Encore au chapitre 6 , c’est dans un contexte d’entraide économique qu’il est parlé de la croissance de l’église « La parole de Dieu se répandait de plus en plus, le nombre des disciples augmentait beaucoup à Jérusalem, et une grande foule de sacrificateurs obéissaient à la foi. » ( Act 6:7).

Dans cette première église, ce n’était pas une « stratégie » réfléchi par les apôtres pour envisager la croissance de l’église, cela s’est fait spontanément, avec des cœurs transformés et touchés par les besoins des autres. Attention, la compassion n’est pas un « truc » pour fabriquer de la croissance, ce n’est pas une question de « management» mais une affaire de cœur, de mentalité et d’engagement de notre foi dans l’action, motivée par l’amour.

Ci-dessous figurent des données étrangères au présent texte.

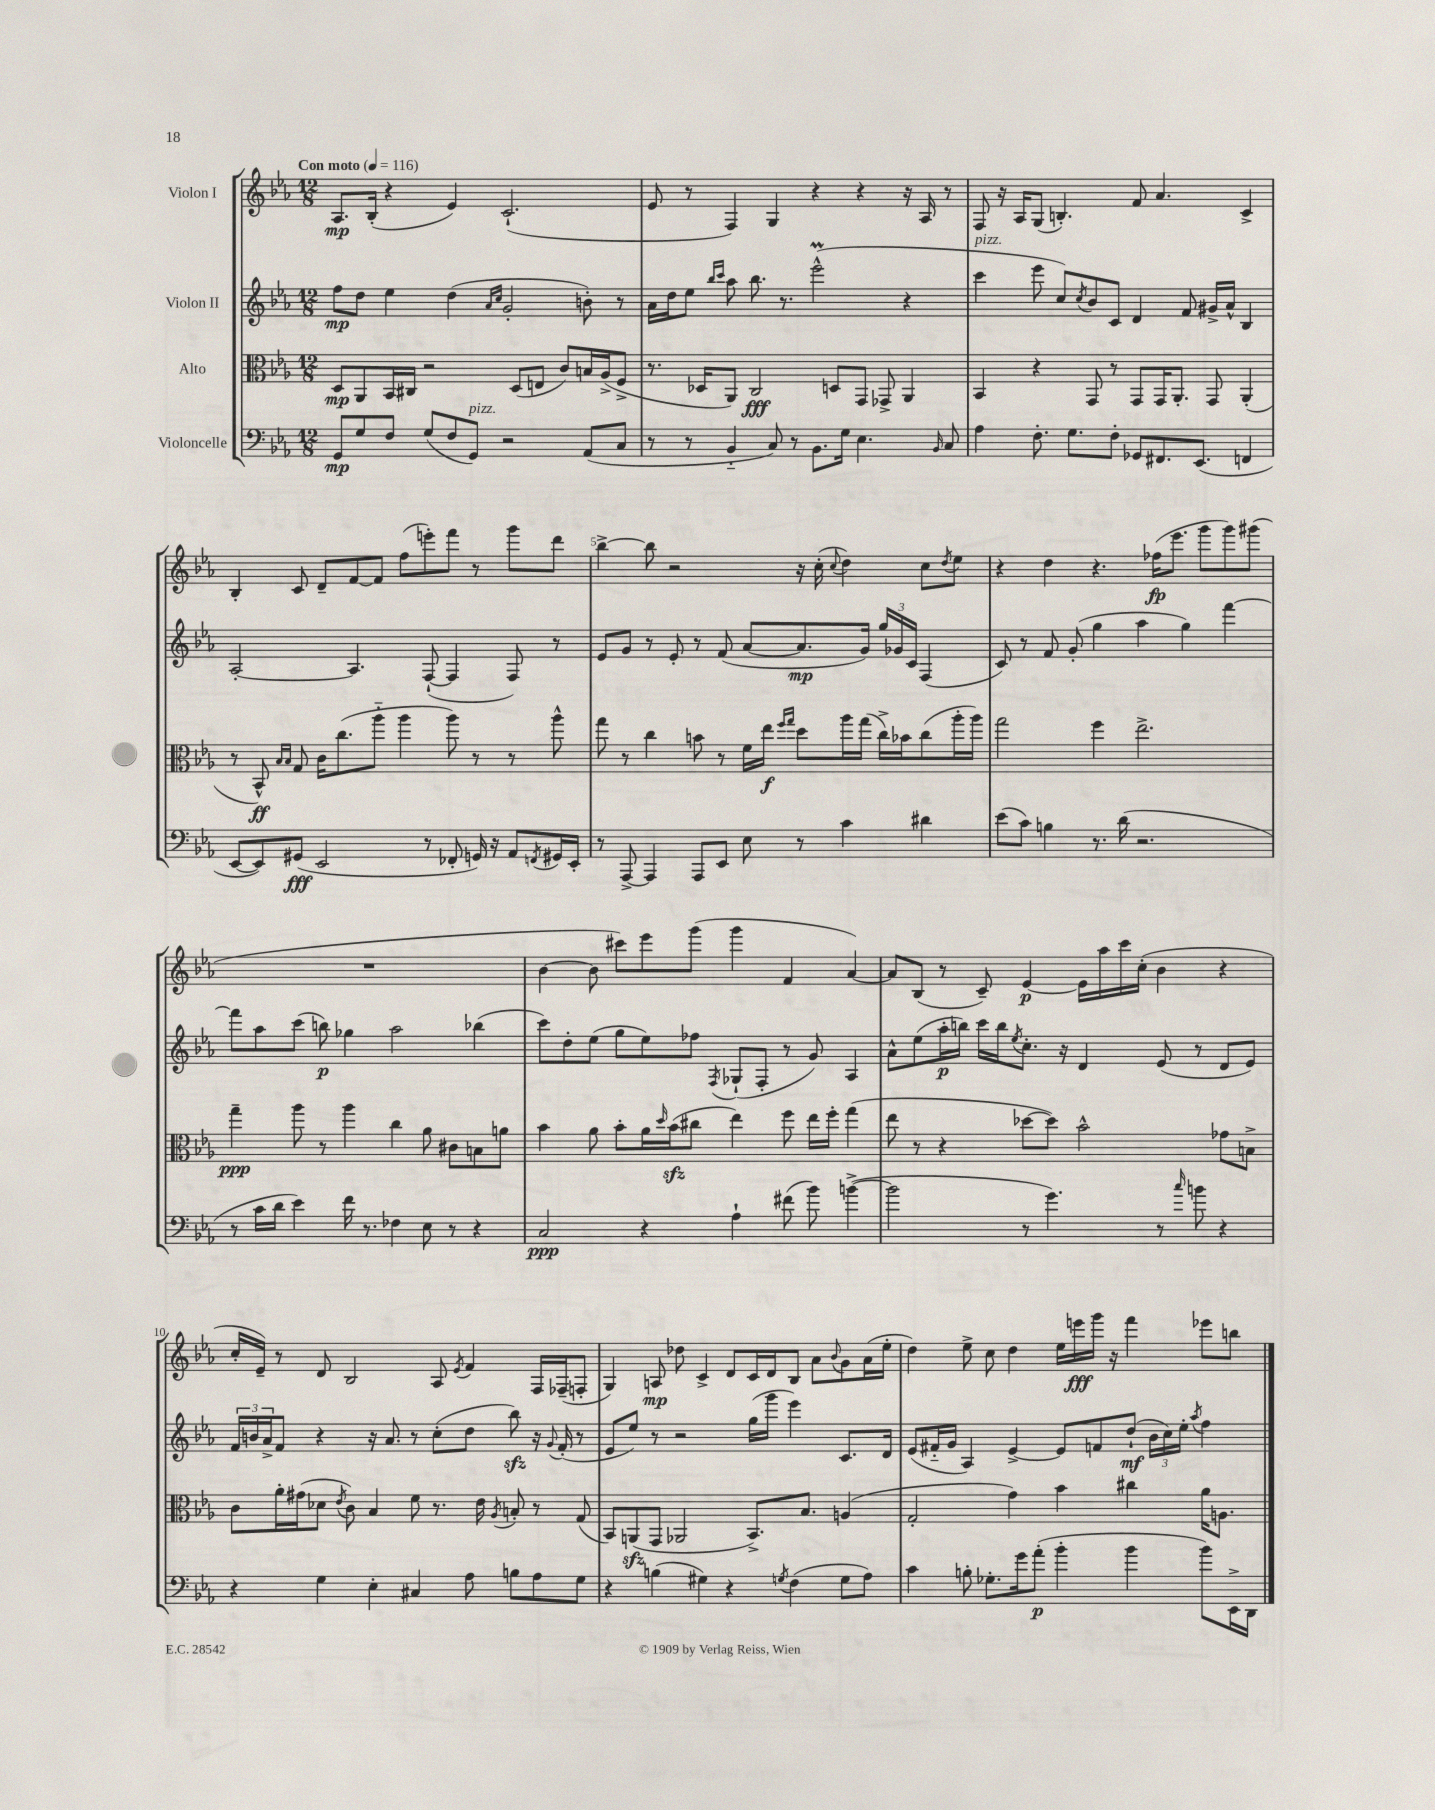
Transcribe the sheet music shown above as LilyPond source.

<<
\new StaffGroup <<
\new Staff = "s0" \with { instrumentName = "Violon I" } {
    \clef treble \key ees \major \numericTimeSignature \time 12/8 \tempo "Con moto" 4 = 116
    aes8.\mp bes16-.( r4 ees'4) c'2.-!( |
    ees'8 r8 f4) g4 r4 r4 r16 aes16 r8 |
    f8 r16 aes16 g8( b4.-.) f'8 aes'4. c'4-> |
    bes4-. c'8 d'8-- f'8~ f'8 f''8( e'''8-.) f'''8 r8 g'''8 d'''8 |
    bes''4~-> bes''8 r2 r16 c''16-.( \appoggiatura { c''8 } d''4) c''8 \acciaccatura { d''8 } ees''8 |
    r4 d''4 r4. fes''16\fp( ees'''8. g'''8 g'''8) gis'''8( |
    R1. |
    bes'4~ bes'8 cis'''8) ees'''8 g'''8( g'''4 f'4 aes'4~) |
    aes'8 bes8( r8 c'8--) ees'4~\p ees'16 aes''16 c'''16 c''16-.( bes'4 r4 |
    c''16-. ees'16--) r8 d'8 bes2 aes8 \acciaccatura { ees'8 } f'4 f16 fes16--( f8-. |
    g4) a8\mp des''8 c'4-> d'8 c'16 d'16 bes8 aes'8 \appoggiatura { bes'8 } g'8 aes'16( ees''16-. |
    d''4) ees''8-> c''8 d''4 ees''16 e'''16\fff g'''16 r16 f'''4 ees'''8 b''8 \bar "|." |
}
\new Staff = "s1" \with { instrumentName = "Violon II" } {
    \clef treble \key ees \major \numericTimeSignature \time 12/8
    f''8\mp d''8 ees''4 d''4( \grace { aes'16 c''16 } g'2-. b'8-.) r8 |
    aes'16 d''16 ees''8 \grace { bes''16 c'''16 } aes''8 bes''8. r8. ees'''2-^\prall( r4 |
    c'''4^\markup { \italic "pizz." } ees'''8 c''8) \acciaccatura { c''8 } bes'8 c'8 d'4 f'8 gis'16-> aes'16-^ bes4 |
    aes2~-. aes4. f8~-!( f4 f8) r8 |
    ees'8 g'8 r8 ees'8-. r8 f'8( aes'8~ aes'8.\mp g'16) \tuplet 3/2 { g''16 ges'16 c'16 } f4( |
    c'8) r8 f'8 g'8-.( g''4 aes''4 g''4) f'''4~ |
    f'''8 aes''8 c'''8( b''8\p) ges''4 aes''2 bes''4( |
    c'''8) d''8-. ees''8( g''8 ees''8) fes''8 \acciaccatura { f8 } ges8-!( f8-. r8 g'8) aes4 |
    aes'8-^ ees''8( aes''16-.\p b''16) c'''16 b''16 \acciaccatura { ees''8 } c''8.-. r16 d'4 ees'8( r8 d'8 ees'8) |
    \tuplet 3/2 { f'16 b'16 aes'16-> } f'8 r4 r16 aes'8. r8 c''8-.( d''8 bes''8\sfz) r16 \appoggiatura { g'8 } f'16-.( r8 |
    ees'8 ees''8) r8 r2 g''16( g'''16 ees'''4) c'8. d'16 |
    ees'8( fis'16-_ g'16 aes4) ees'4~-> ees'8 f'8 d''8-!\mf( \tuplet 3/2 { bes'16 c''16) ees''16-. } \acciaccatura { aes''8 } f''4 \bar "|." |
}
\new Staff = "s2" \with { instrumentName = "Alto" } {
    \clef alto \key ees \major \numericTimeSignature \time 12/8
    d8\mp aes,8 bes,16 cis16 r2 d8( e8 c'8) b16 aes16->( f8-> |
    r8. des16 aes,8) c2\fff d8 g,8 ges,8-> aes,4 |
    bes,4 r4 g,8 r8 g,8 g,16 aes,8.-. g,8 aes,4-.( |
    r8 bes,8-^\ff) \grace { bes16 bes16 } g8 c'16 c''8.( aes''8-_ aes''4 aes''8) r8 r8 aes''8-^ |
    g''8 r8 c''4 b'8 r8 f'16 ees''16\f \grace { f''16 g''16 } d''8 aes''16 g''16( c''16->) bes'16 c''8( aes''16-. aes''16) |
    g''2 f''4 ees''2.-> |
    g''4--\ppp aes''8 r8 aes''4 c''4 aes'8 cis'8 b8 a'8 |
    bes'4 aes'8 bes'8-. aes'16 \grace { d''16 } bes'16\sfz( cis''8 ees''4) f''8 ees''16 f''16-. g''4( |
    ees''8 r8 r4 des''8~ des''8) bes'2-^ ges'8 b8-> |
    c'8 aes'16-. gis'16( des'8 \acciaccatura { ees'8 } c'8) bes4 f'8 r8. ees'16 \acciaccatura { aes8 } b8-. r8 g8( |
    bes,8) a,8\sfz( g,8 aes,2 bes,8.->) bes8. a4( |
    g2-. g'4) bes'4 cis''4 aes'16 a8. \bar "|." |
}
\new Staff = "s3" \with { instrumentName = "Violoncelle" } {
    \clef bass \key ees \major \numericTimeSignature \time 12/8
    g,8\mp g8 f8 g8( f8 g,8^\markup { \italic "pizz." }) r2 aes,8( c8 |
    r8 r8 bes,4-_ c8) r8 bes,8. g16 ees4. \grace { bes,16 } c8 |
    aes4 f8.-. g8. f8-. ges,8 fis,8. ees,8.( f,4 |
    ees,8~ ees,8) gis,8\fff( ees,2 r8 fes,8-. g,16) r16 aes,8 \acciaccatura { f,8 } gis,16 ees,16-. |
    r8 aes,,8~-> aes,,4 aes,,8 ees,8 ees8 r8 c'4 dis'4 |
    ees'8( c'8) b4 r8. d'16( r2. |
    r8 c'16 d'16 ees'4) f'16 r8. fes4 ees8 r8 r4 |
    c2\ppp r4 aes4-! fis'8( bes'8) b'4~->( |
    b'2 r8 g'4.) r8 \grace { c''16 } b'8 r4 |
    r4 g4 ees4-. cis4 aes8 b8 aes8 g8 |
    r4 b4( gis4) r4 \acciaccatura { g8 } f4( g8 aes8) |
    c'4 b8-. ges8.-. g'16 aes'8-.\p( bes'4-. bes'4 bes'8) ees,16-> d,16 \bar "|." |
}
>>
>>
\layout { \context { \Score \override BarNumber.break-visibility = ##(#f #t #t) barNumberVisibility = #(every-nth-bar-number-visible 5) } }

Dans la recherche d’une croissance pour l’église, le soucis de justice, d’équité doit être prit en compte. Que dirions-nous d’une église ou certains sont dans l’abondance alors que d’autres ont faim ou sont dans des situations économiques difficiles ? Paul nous dit : « Le royaume de Dieu, ce n’est pas le manger et le boire, mais la justice, la paix et la joie par le Saint Esprit » (Rom 14)

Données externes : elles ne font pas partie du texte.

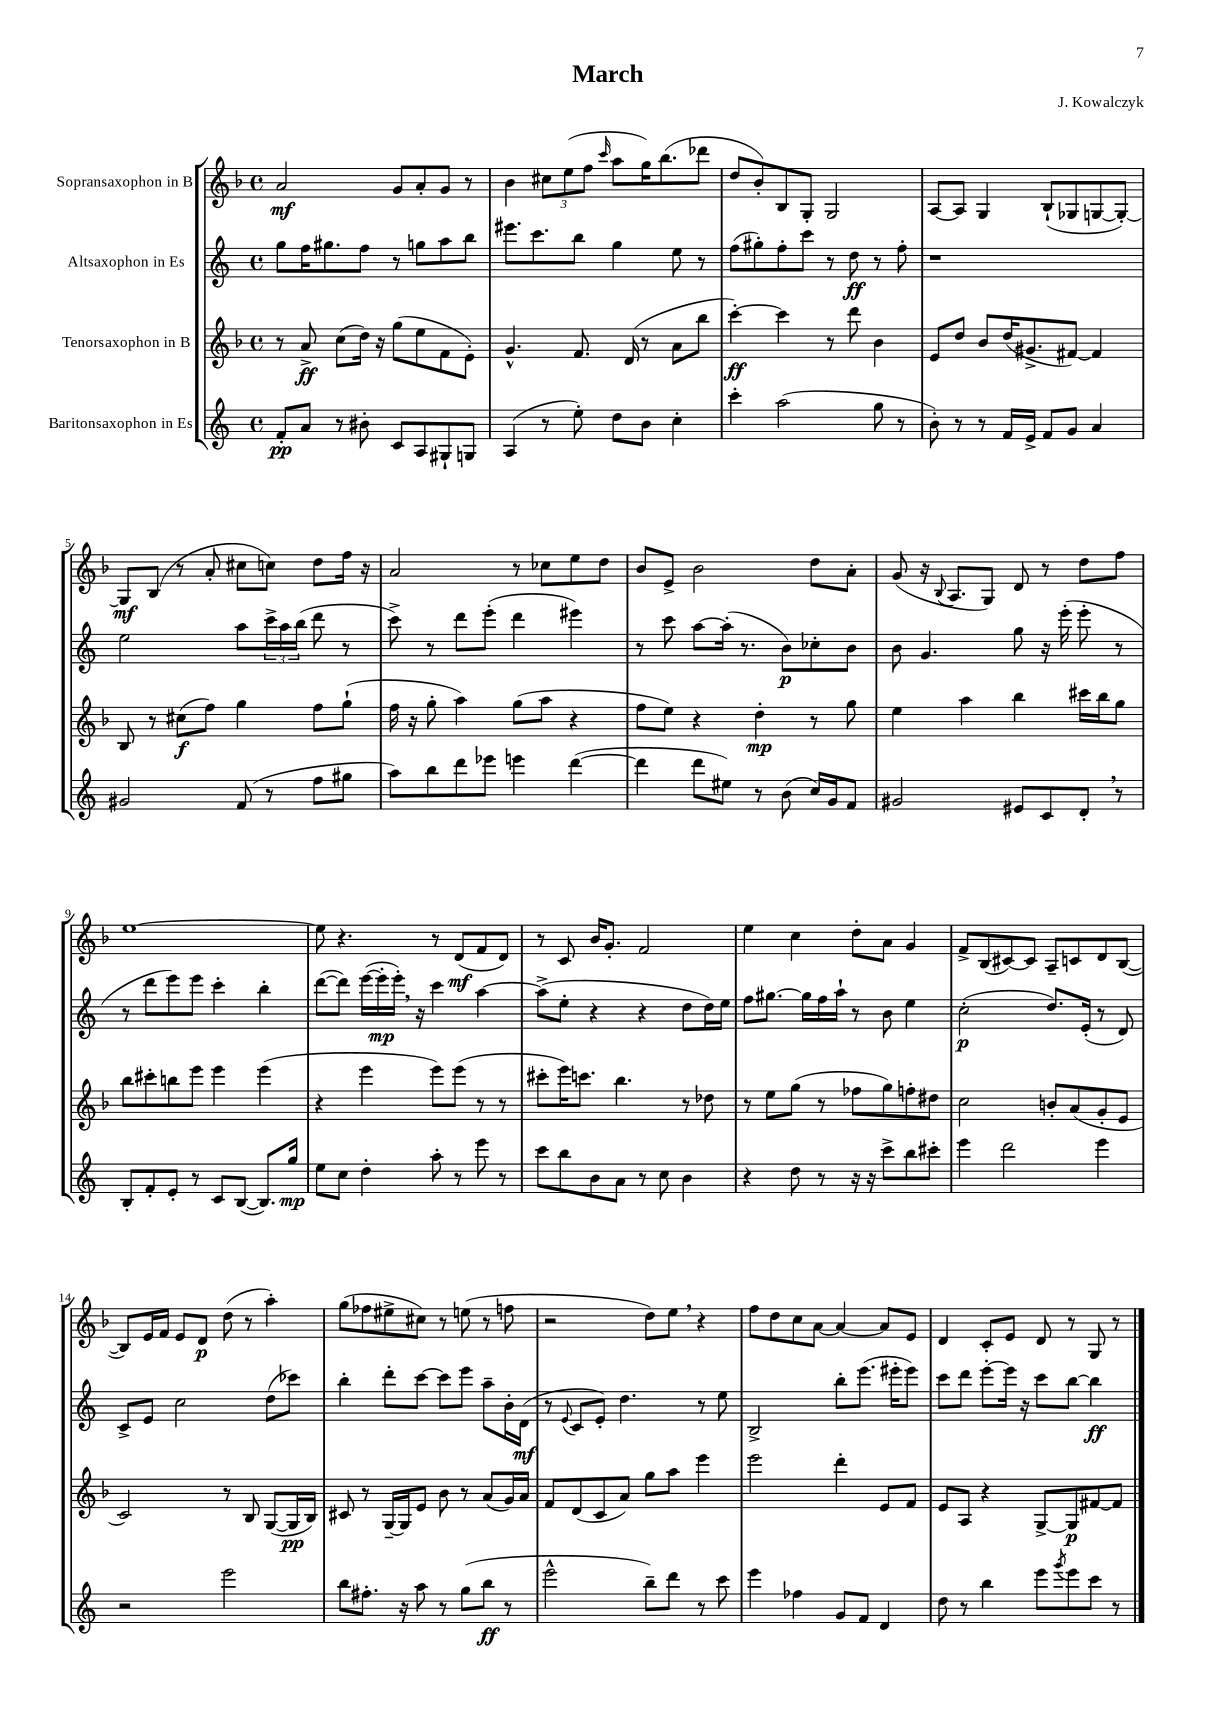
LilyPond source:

\header { title = "March" composer = "J. Kowalczyk" }
<<
\new StaffGroup <<
\new Staff = "s0" \with { instrumentName = "Sopransaxophon in B" } {
    \clef treble \key f \major \defaultTimeSignature \time 4/4
    a'2\mf g'8 a'8-. g'8 r8 |
    bes'4 \tuplet 3/2 { cis''8 e''8( f''8 } \grace { c'''16 } a''8 g''16) bes''8.( des'''8 |
    d''8 bes'8-.) bes8 g8-. g2 |
    a8~ a8 g4 bes8-!( ges8 g8~ g8~-.) |
    g8\mf bes8( r8 a'8-. cis''8 c''8) d''8 f''16 r16 |
    a'2 r8 ces''8 e''8 d''8 |
    bes'8 e'8-> bes'2 d''8 a'8-. |
    g'8( r16 \appoggiatura { bes8 } a8. g8) d'8 r8 d''8 f''8 |
    e''1~ |
    e''8 r4. r8 d'8\mf( f'8 d'8) |
    r8 c'8 bes'16 g'8.-. f'2 |
    e''4 c''4 d''8-. a'8 g'4 |
    f'8-> bes8( cis'8~) cis'8 a8-- c'8 d'8 bes8~( |
    bes8) e'16 f'16 e'8 d'8\p d''8( r8 a''4-.) |
    g''8( fes''8 eis''8-> cis''8) r8 e''8( r8 f''8 |
    r2 d''8) e''8 \breathe r4 |
    f''8 d''8 c''8 a'8~ a'4~ a'8 e'8 |
    d'4 c'8-. e'8 d'8 r8 g8 r8 \bar "|." |
}
\new Staff = "s1" \with { instrumentName = "Altsaxophon in Es" } {
    \clef treble \key c \major \defaultTimeSignature \time 4/4
    g''8 f''16 gis''8. f''8 r8 g''8 a''8 b''8 |
    eis'''8. c'''8. b''8 g''4 e''8 r8 |
    f''8( gis''8-.) f''8-. c'''8 r8 d''8\ff r8 f''8-. |
    r1 |
    e''2 a''8 \tuplet 3/2 { c'''16-> a''16 b''16( } d'''8 r8 |
    c'''8->) r8 d'''8 e'''8-.( d'''4 eis'''4) |
    r8 c'''8 a''8~ a''16-.( r8. b'8\p) ces''8-. b'8 |
    b'8 g'4. g''8 r16 e'''16-.( e'''8-. r8 |
    r8 d'''8 e'''8) e'''8 c'''4-. b''4-. |
    d'''8~( d'''8) e'''16~( e'''16-.\mp e'''16-.) \breathe r16 c'''4 a''4~ |
    a''8->( e''8-. r4 r4 d''8 d''16) e''16 |
    f''8 gis''8.~ gis''16 f''16 a''16-! r8 b'8 e''4 |
    c''2-.\p( d''8.) e'16-.( r8 d'8) |
    c'8-> e'8 c''2 d''8( ces'''8) |
    b''4-. d'''8-. c'''8~ c'''8 e'''8 a''8-- b'16-. d'16\mf( |
    r8 \appoggiatura { e'8 } c'8 e'8-.) d''4. r8 e''8 |
    b2-> b''8-. e'''8.( eis'''16-. eis'''8) |
    c'''8 d'''8 e'''8~-. e'''16 r16 c'''8 b''8~ b''4\ff \bar "|." |
}
\new Staff = "s2" \with { instrumentName = "Tenorsaxophon in B" } {
    \clef treble \key f \major \defaultTimeSignature \time 4/4
    r8 a'8->\ff c''8( d''16) r16 g''8( e''8 f'8 e'8-.) |
    g'4.-^ f'8. d'16( r8 a'8 bes''8 |
    c'''4~-.\ff) c'''4 r8 d'''8 bes'4 |
    e'8 d''8 bes'8 d''16( gis'8.-> fis'8~) fis'4 |
    bes8 r8 cis''8\f( f''8) g''4 f''8 g''8-!( |
    f''16 r16 g''8-. a''4) g''8( a''8 r4 |
    f''8 e''8) r4 d''4-.\mp r8 g''8 |
    e''4 a''4 bes''4 cis'''16 bes''16 g''8 |
    bes''8 cis'''8-. b''8 e'''8 e'''4 e'''4( |
    r4 e'''4 e'''8) e'''8( r8 r8 |
    cis'''8-. e'''16) c'''8. bes''4. r8 des''8 |
    r8 e''8 g''8( r8 fes''8 g''8) f''8-. dis''8 |
    c''2 b'8-. a'8( g'8-. e'8 |
    c'2) r8 bes8 g8~( g16\pp bes16) |
    cis'8 r8 g16~-- g16 e'8 bes'8 r8 a'8( g'16) a'16 |
    f'8 d'8( c'8 a'8) g''8 a''8 e'''4 |
    e'''2 d'''4-. e'8 f'8 |
    e'8 a8 r4 g8~-> g8\p fis'8~ fis'8 \bar "|." |
}
\new Staff = "s3" \with { instrumentName = "Baritonsaxophon in Es" } {
    \clef treble \key c \major \defaultTimeSignature \time 4/4
    f'8-.\pp a'8 r8 bis'8-. c'8 a8 gis8-! g8 |
    a4( r8 e''8-.) d''8 b'8 c''4-. |
    c'''4-. a''2( g''8 r8 |
    b'8-.) r8 r8 f'16 e'16-> f'8 g'8 a'4 |
    gis'2 f'8( r8 f''8 gis''8 |
    a''8) b''8 d'''8 ees'''8 e'''4 d'''4~( |
    d'''4 d'''8 eis''8) r8 b'8( c''16) g'16 f'8 |
    gis'2 eis'8 c'8 d'8-. \breathe r8 |
    b8-. f'8-. e'8-. r8 c'8 b8~( b8.) g''16\mp |
    e''8 c''8 d''4-. a''8-. r8 e'''8 r8 |
    c'''8 b''8 b'8 a'8 r8 c''8 b'4 |
    r4 d''8 r8 r16 r16 c'''8-> b''8 cis'''8-. |
    e'''4 d'''2 e'''4 |
    r2 e'''2 |
    b''8 fis''8.-. r16 a''8 r8 g''8( b''8\ff r8 |
    e'''2-^ b''8--) d'''8 r8 c'''8 |
    e'''4 fes''4 g'8 f'8 d'4 |
    d''8 r8 b''4 e'''8 \acciaccatura { g'''8 } e'''8 c'''8 r8 \bar "|." |
}
>>
>>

Si l’église est une micro-société qui témoigne des valeurs du royaume des cieux, alors notre façon de gérer la justice sociale au sein de l’église est en lien direct avec l’évangile que nous annonçons et du témoignage que nous rendons

C’est parce que chacun se souciais des besoins de l’autre, c’est parce que les croyants étaient prêts à certains sacrifices pour créer les conditions d’une vraie solidarité, avec des sentiments émanant de leurs cœurs renouvelés que le Saint Esprit œuvrait au milieu d’eux et des âmes s’ajoutaient au royaume de Dieu. En disant ces choses, je ne veux pas paraître comme faisant la morale, ou vous dire qu’il faudrait revenir à cette pratique de vendre les biens. Je crois qu’il ont simplement trouvé une solution à des besoins qui se faisaient jour. Je veux simplement attirer l’attention sur ce lien de cause à effet pour que nous ne l’ignorons pas et pour ne pas sur-investir certains domaines de la foi au détriment d’une justice sociale au sein du peuple de Dieu.